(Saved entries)
+ + + + +

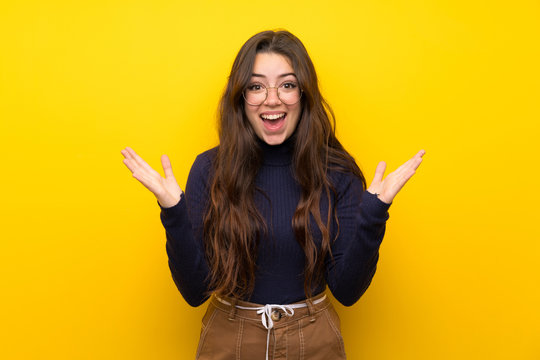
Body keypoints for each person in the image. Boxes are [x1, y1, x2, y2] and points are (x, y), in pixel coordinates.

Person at [121, 30, 425, 360]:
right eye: (256, 86)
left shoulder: (338, 172)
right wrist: (173, 211)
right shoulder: (210, 169)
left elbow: (348, 292)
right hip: (228, 340)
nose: (272, 99)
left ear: (304, 94)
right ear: (240, 97)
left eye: (287, 85)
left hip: (315, 341)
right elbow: (195, 292)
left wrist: (374, 214)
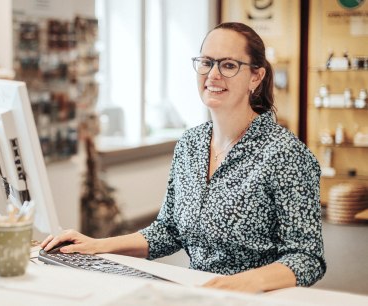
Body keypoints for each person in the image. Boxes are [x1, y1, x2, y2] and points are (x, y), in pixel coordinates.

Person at [41, 22, 326, 293]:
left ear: (256, 76)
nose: (213, 75)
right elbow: (169, 231)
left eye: (228, 65)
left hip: (257, 297)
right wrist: (95, 246)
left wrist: (245, 283)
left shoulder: (286, 154)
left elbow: (307, 257)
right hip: (198, 293)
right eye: (206, 62)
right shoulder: (191, 144)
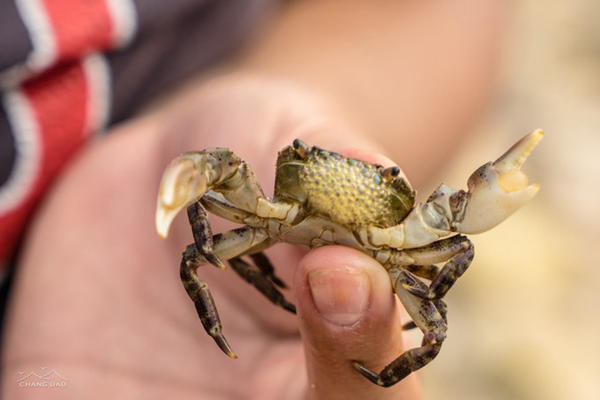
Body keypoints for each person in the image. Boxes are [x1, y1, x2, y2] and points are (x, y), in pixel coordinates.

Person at [0, 1, 507, 398]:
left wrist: (323, 98)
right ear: (294, 161)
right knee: (198, 258)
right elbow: (203, 215)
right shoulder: (261, 212)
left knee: (432, 330)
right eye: (311, 158)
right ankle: (237, 313)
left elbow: (436, 9)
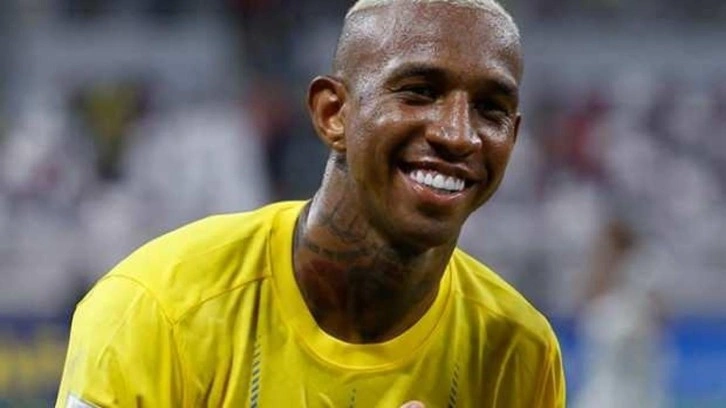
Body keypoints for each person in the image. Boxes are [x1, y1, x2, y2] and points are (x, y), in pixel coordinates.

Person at [56, 0, 566, 406]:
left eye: (491, 109)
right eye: (418, 92)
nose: (458, 135)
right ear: (332, 113)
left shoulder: (519, 351)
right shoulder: (157, 308)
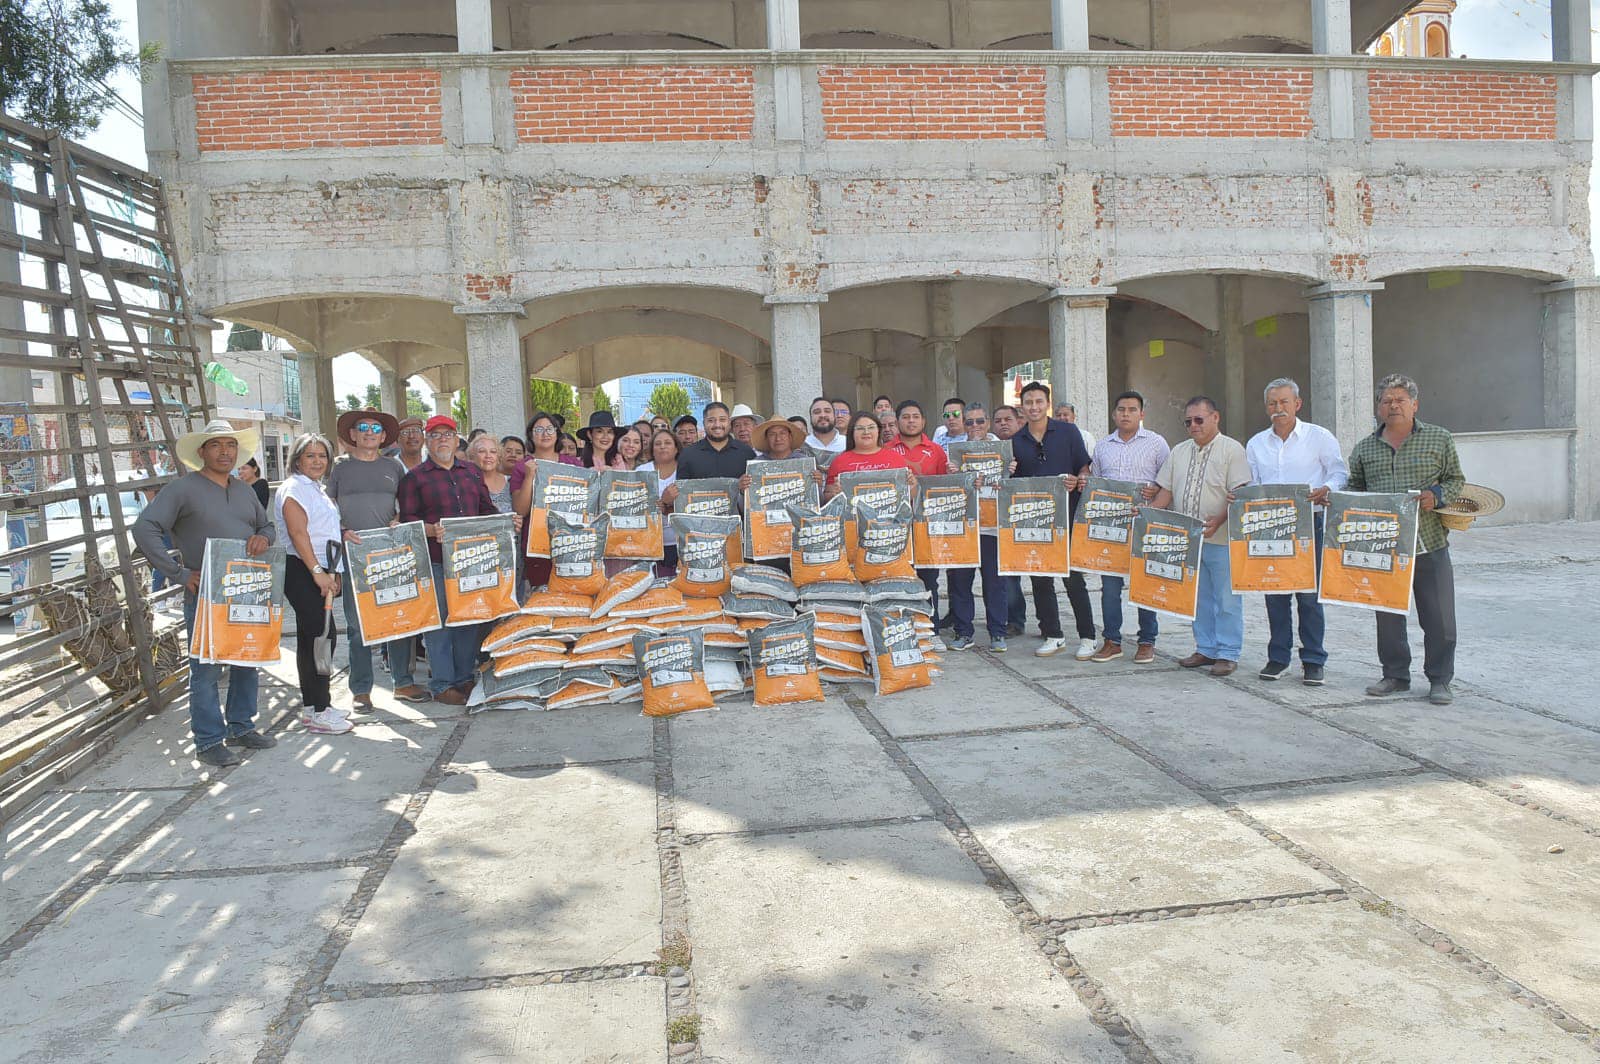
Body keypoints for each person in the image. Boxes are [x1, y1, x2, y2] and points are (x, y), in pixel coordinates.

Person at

+ + + + +

Brief - Output exactly, and only, the lines running from the line containing "left elbow: (436, 9)" to the last line of the entries above, omitting the pictures.

Answer section -
left elbow: (436, 9)
Body keypoints for each person in the image. Boxes are [x1, y1, x2, y2] and points are (x, y), in pixel coordinates.

Person at [56, 0, 566, 406]:
left eye: (491, 109)
right eye: (418, 92)
nose: (458, 135)
right ear: (332, 113)
left shoulder: (519, 351)
right shoulder: (157, 308)
Body keypoints for each person in the image. Boxes are [x1, y1, x2, y2] and points are (x, y), in pixel coordinates.

Person at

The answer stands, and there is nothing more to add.